Records:
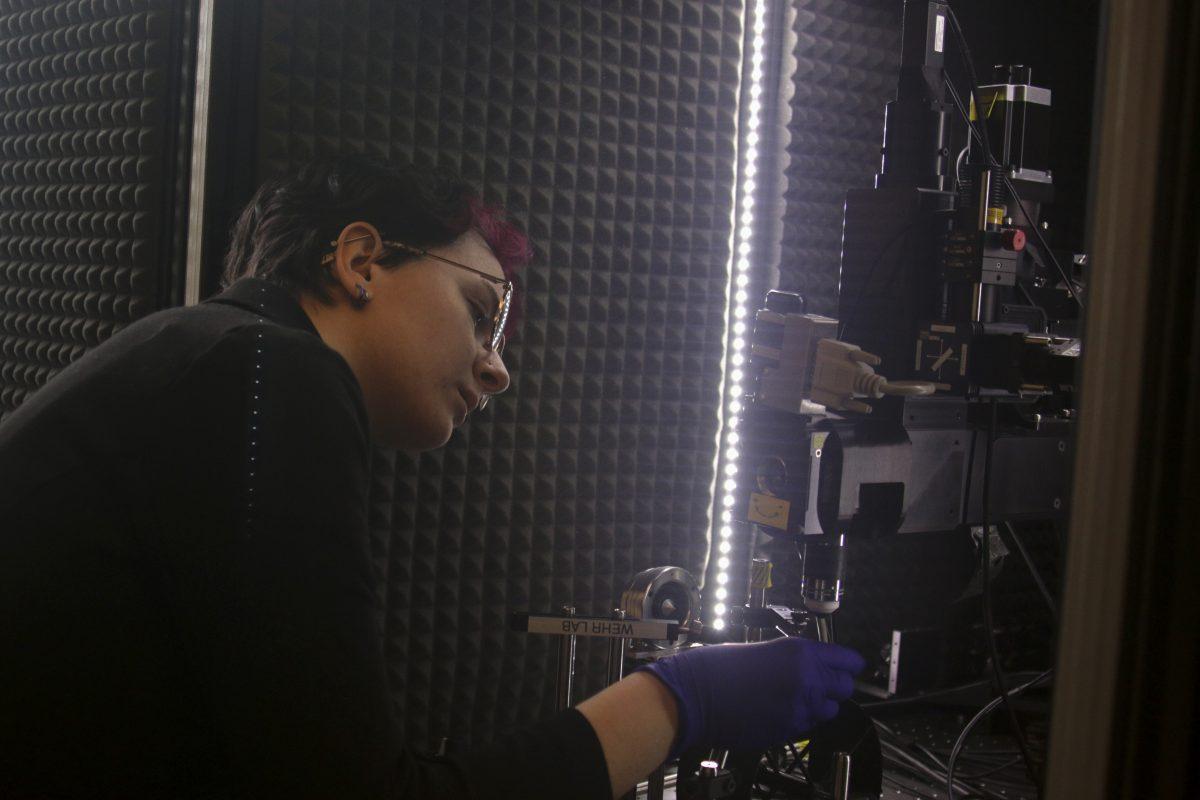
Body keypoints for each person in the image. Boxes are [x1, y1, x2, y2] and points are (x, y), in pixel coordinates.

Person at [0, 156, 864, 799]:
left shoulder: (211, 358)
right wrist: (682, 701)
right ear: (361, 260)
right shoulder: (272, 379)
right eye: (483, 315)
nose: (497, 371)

Work request:
You need to copy every entry exactly, taking out only the pictures.

Task result:
Body keypoints for each person in the image. Boxes are [x1, y1, x2, y2] and points are (x, y), in pixel coordinates.

Person at [0, 156, 864, 799]:
left shoulder: (211, 358)
right wrist: (682, 701)
right ear: (361, 260)
right shoulder: (272, 379)
right eye: (483, 315)
nose: (497, 371)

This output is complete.